- [Job]: Would you please repeat exactly the entries below, starting at the line with "Unidad de medida" and ending at the line with "quindi bisogna considerare questa stereotipia", and nothing outside that range? Leave out the pictures.

□ □ □ □ □

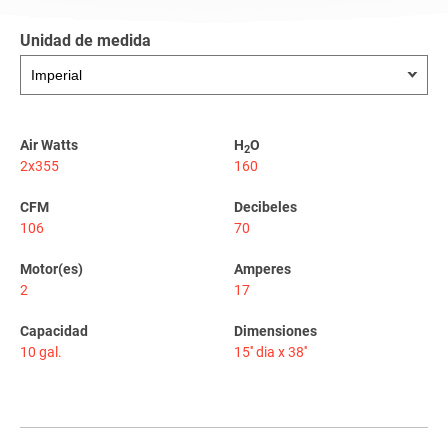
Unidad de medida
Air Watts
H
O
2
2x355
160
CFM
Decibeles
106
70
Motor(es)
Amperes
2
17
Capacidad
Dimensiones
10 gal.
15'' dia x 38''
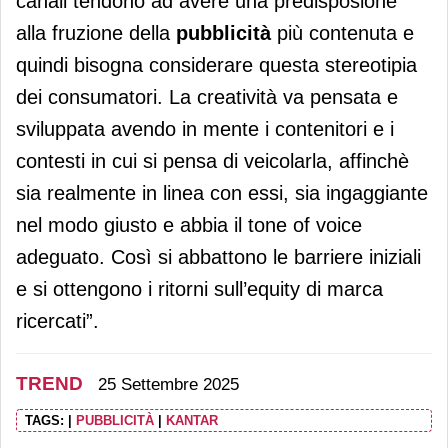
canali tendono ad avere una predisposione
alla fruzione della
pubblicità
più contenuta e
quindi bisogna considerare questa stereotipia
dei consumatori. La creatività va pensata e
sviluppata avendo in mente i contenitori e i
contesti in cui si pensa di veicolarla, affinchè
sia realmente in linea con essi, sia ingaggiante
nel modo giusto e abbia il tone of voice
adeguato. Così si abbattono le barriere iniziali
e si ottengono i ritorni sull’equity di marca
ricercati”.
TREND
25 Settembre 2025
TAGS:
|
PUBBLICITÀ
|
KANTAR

□ □ □ □ □

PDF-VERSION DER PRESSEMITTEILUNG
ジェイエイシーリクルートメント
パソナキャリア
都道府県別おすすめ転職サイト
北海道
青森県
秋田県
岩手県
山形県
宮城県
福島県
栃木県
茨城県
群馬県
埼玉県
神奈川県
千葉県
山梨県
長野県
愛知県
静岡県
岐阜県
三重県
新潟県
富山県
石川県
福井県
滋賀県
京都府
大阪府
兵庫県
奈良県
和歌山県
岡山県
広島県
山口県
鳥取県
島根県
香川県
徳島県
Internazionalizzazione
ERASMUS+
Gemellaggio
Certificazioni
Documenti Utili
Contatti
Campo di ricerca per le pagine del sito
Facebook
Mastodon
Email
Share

□ □ □ □ □

- [Exercise response]:
Unidad de medida
Air Watts
H
O
2
2x355
160
CFM
Decibeles
106
70
Motor(es)
Amperes
2
17
Capacidad
Dimensiones
10 gal.
15'' dia x 38''
canali tendono ad avere una predisposione
alla fruzione della
pubblicità
più contenuta e
quindi bisogna considerare questa stereotipia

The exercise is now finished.